Wednesday 16 March 2011

The social awkwardness of not liking cake

After several years of expressing the opinion that I'm an over-sensitive flower of a person who should just suck it up, the Boy Wonder has recently conceded that it is socially awkward not to like cake. I just don't like it, never have and probably never will. It's not as though it makes me want to throw up, but of all the ways to ingest an unhealthy number of calories that exist in the world, cake is a long way down my preferred list.
We went to a birthday party a couple of weeks ago at the end of which was produced an incredible looking cake. Three layers, three types of filling/icing and a host of exquisite decorations made from two types of chocolate.  The sight of it left everyone entranced, but I had a sinking feeling which was only shaken when the chef realised that it contained nuts. I was relieved that I wouldn't have to eat any, and surprised that for once my nut allergy had actually helped me out a little.
Unfortunately, the moments when I am glad of my allergies are few and far between as I have often been confronted with a cake specially acquired to accommodate my dietary needs, making it even more impossible to refuse a slice. That night, after we had returned from the party, the Boy Wonder and I were talking about the incident and how he had been pleased on my behalf when the cake was revealed to be a potential killer, at which point (having apparently stored up some degree of resentment for his offhand treatment of my mental anguish over the cake situation) I triumphantly pounced on him and forced him to admit that his previous stance was only possible to maintain if you genuinely don't mind offending people.

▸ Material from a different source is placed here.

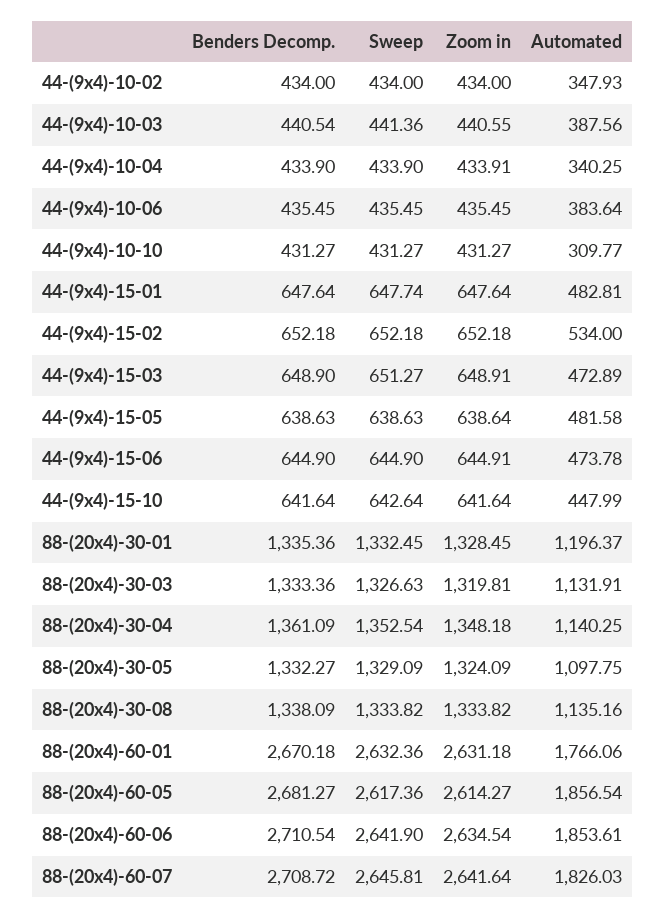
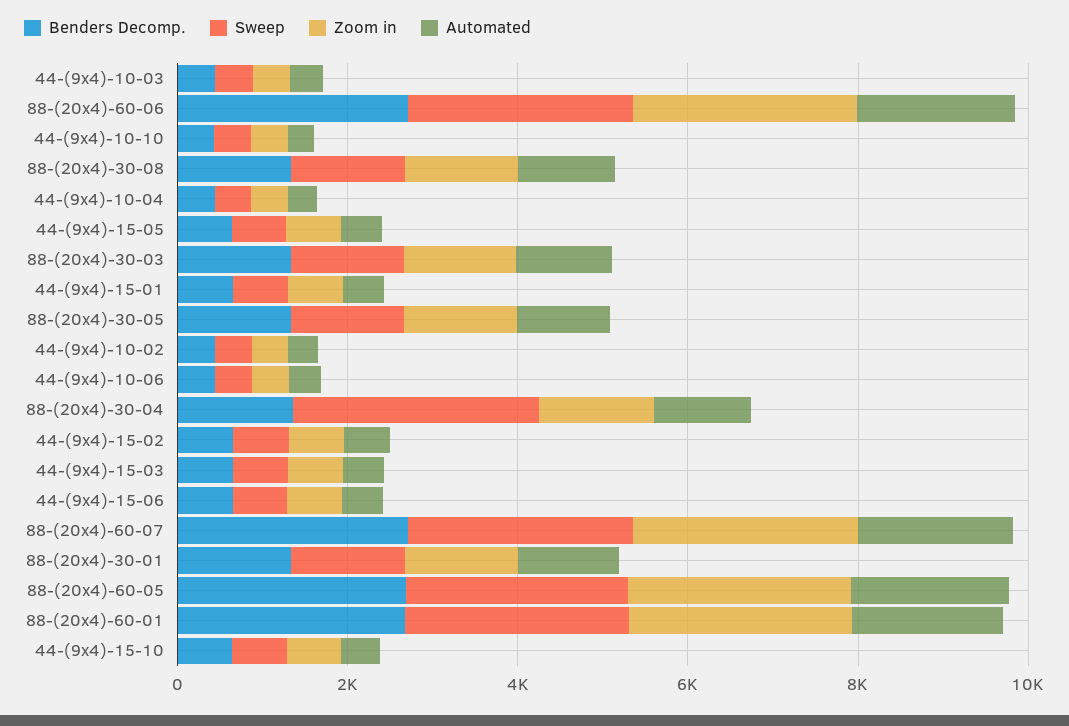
Sweep, 88-(20x4)-30-04: 1352.54 -> 3000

It is a fairly hollow victory - although it will be nice to have someone to commiserate with when these cake-tastrophes occur, there is no way to avoid them cropping up occasionally (although not working in an office helps) and I have never managed to work out a way of handling them which is genuinely foolproof. Even claiming to be on a diet is inappropriately pious when someone has actually procured a cake for your birthday, so although it does occasionally work (admittedly only on people who have never seen me hoover up a family pack of crisps) there are some situations where you just have to eat some cake and try not to pull a face.